Assignment: Copy out every line of the data that follows, exactly.

Input data:
****************************************

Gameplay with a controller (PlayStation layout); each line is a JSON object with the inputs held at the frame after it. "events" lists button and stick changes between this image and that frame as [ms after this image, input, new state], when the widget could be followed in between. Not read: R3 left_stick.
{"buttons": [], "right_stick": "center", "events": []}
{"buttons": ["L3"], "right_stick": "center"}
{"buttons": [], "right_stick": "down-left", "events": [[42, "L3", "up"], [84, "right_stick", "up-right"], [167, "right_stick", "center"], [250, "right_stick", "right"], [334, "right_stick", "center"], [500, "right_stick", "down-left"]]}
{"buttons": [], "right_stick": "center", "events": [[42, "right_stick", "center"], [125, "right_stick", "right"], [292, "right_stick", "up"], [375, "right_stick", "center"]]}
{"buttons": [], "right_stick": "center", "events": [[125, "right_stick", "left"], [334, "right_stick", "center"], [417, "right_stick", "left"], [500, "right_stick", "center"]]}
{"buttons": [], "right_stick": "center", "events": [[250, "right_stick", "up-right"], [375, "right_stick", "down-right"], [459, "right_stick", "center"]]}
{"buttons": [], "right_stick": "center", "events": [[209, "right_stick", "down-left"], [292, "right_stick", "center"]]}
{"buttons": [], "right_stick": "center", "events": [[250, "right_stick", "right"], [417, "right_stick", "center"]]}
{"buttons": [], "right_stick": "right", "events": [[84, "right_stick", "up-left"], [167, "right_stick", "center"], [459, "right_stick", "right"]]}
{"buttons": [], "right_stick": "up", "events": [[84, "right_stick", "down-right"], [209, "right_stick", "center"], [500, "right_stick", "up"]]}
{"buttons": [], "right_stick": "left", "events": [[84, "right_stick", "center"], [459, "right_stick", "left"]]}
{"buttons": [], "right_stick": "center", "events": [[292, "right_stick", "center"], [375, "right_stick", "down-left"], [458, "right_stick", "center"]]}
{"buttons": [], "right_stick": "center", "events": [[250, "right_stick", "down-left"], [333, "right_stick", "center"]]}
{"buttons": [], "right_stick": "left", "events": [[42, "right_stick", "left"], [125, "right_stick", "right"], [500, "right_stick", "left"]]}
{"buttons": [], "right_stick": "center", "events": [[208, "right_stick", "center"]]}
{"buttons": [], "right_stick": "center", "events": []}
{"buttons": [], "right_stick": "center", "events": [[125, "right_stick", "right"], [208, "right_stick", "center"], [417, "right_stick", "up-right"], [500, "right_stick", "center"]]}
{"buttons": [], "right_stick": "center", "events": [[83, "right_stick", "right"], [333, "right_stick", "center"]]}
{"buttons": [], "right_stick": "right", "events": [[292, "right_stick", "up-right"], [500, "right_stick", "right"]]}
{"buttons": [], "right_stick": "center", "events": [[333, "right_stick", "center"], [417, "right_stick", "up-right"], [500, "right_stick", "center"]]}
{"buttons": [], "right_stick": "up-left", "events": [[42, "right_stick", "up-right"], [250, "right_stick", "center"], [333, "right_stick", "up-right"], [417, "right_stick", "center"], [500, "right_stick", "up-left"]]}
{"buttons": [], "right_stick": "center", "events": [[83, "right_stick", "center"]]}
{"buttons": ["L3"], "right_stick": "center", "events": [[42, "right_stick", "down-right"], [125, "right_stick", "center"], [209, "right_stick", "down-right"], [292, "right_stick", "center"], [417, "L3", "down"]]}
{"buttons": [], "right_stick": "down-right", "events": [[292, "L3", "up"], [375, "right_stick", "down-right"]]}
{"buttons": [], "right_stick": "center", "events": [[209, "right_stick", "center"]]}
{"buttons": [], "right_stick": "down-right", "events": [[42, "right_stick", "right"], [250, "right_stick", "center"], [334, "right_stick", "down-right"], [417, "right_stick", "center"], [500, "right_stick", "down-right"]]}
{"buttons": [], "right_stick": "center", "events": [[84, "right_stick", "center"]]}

****************************************

Your response:
Gameplay with a controller (PlayStation layout); each line is a JSON object with the inputs held at the frame after it. "events" lists button and stick changes between this image and that frame as [ms after this image, input, new state], when the widget could be followed in between. Not read: R3 left_stick.
{"buttons": [], "right_stick": "center", "events": []}
{"buttons": ["L3"], "right_stick": "center"}
{"buttons": [], "right_stick": "down-left", "events": [[42, "L3", "up"], [84, "right_stick", "up-right"], [167, "right_stick", "center"], [250, "right_stick", "right"], [334, "right_stick", "center"], [500, "right_stick", "down-left"]]}
{"buttons": [], "right_stick": "center", "events": [[42, "right_stick", "center"], [125, "right_stick", "right"], [292, "right_stick", "up"], [375, "right_stick", "center"]]}
{"buttons": [], "right_stick": "center", "events": [[125, "right_stick", "left"], [334, "right_stick", "center"], [417, "right_stick", "left"], [500, "right_stick", "center"]]}
{"buttons": [], "right_stick": "center", "events": [[250, "right_stick", "up-right"], [375, "right_stick", "down-right"], [459, "right_stick", "center"]]}
{"buttons": [], "right_stick": "center", "events": [[209, "right_stick", "down-left"], [292, "right_stick", "center"]]}
{"buttons": [], "right_stick": "center", "events": [[250, "right_stick", "right"], [417, "right_stick", "center"]]}
{"buttons": [], "right_stick": "right", "events": [[84, "right_stick", "up-left"], [167, "right_stick", "center"], [459, "right_stick", "right"]]}
{"buttons": [], "right_stick": "up", "events": [[84, "right_stick", "down-right"], [209, "right_stick", "center"], [500, "right_stick", "up"]]}
{"buttons": [], "right_stick": "left", "events": [[84, "right_stick", "center"], [459, "right_stick", "left"]]}
{"buttons": [], "right_stick": "center", "events": [[292, "right_stick", "center"], [375, "right_stick", "down-left"], [458, "right_stick", "center"]]}
{"buttons": [], "right_stick": "center", "events": [[250, "right_stick", "down-left"], [333, "right_stick", "center"]]}
{"buttons": [], "right_stick": "left", "events": [[42, "right_stick", "left"], [125, "right_stick", "right"], [500, "right_stick", "left"]]}
{"buttons": [], "right_stick": "center", "events": [[208, "right_stick", "center"]]}
{"buttons": [], "right_stick": "center", "events": []}
{"buttons": [], "right_stick": "center", "events": [[125, "right_stick", "right"], [208, "right_stick", "center"], [417, "right_stick", "up-right"], [500, "right_stick", "center"]]}
{"buttons": [], "right_stick": "center", "events": [[83, "right_stick", "right"], [333, "right_stick", "center"]]}
{"buttons": [], "right_stick": "right", "events": [[292, "right_stick", "up-right"], [500, "right_stick", "right"]]}
{"buttons": [], "right_stick": "center", "events": [[333, "right_stick", "center"], [417, "right_stick", "up-right"], [500, "right_stick", "center"]]}
{"buttons": [], "right_stick": "up-left", "events": [[42, "right_stick", "up-right"], [250, "right_stick", "center"], [333, "right_stick", "up-right"], [417, "right_stick", "center"], [500, "right_stick", "up-left"]]}
{"buttons": [], "right_stick": "center", "events": [[83, "right_stick", "center"]]}
{"buttons": ["L3"], "right_stick": "center", "events": [[42, "right_stick", "down-right"], [125, "right_stick", "center"], [209, "right_stick", "down-right"], [292, "right_stick", "center"], [417, "L3", "down"]]}
{"buttons": [], "right_stick": "down-right", "events": [[292, "L3", "up"], [375, "right_stick", "down-right"]]}
{"buttons": [], "right_stick": "center", "events": [[209, "right_stick", "center"]]}
{"buttons": [], "right_stick": "down-right", "events": [[42, "right_stick", "right"], [250, "right_stick", "center"], [334, "right_stick", "down-right"], [417, "right_stick", "center"], [500, "right_stick", "down-right"]]}
{"buttons": [], "right_stick": "center", "events": [[84, "right_stick", "center"]]}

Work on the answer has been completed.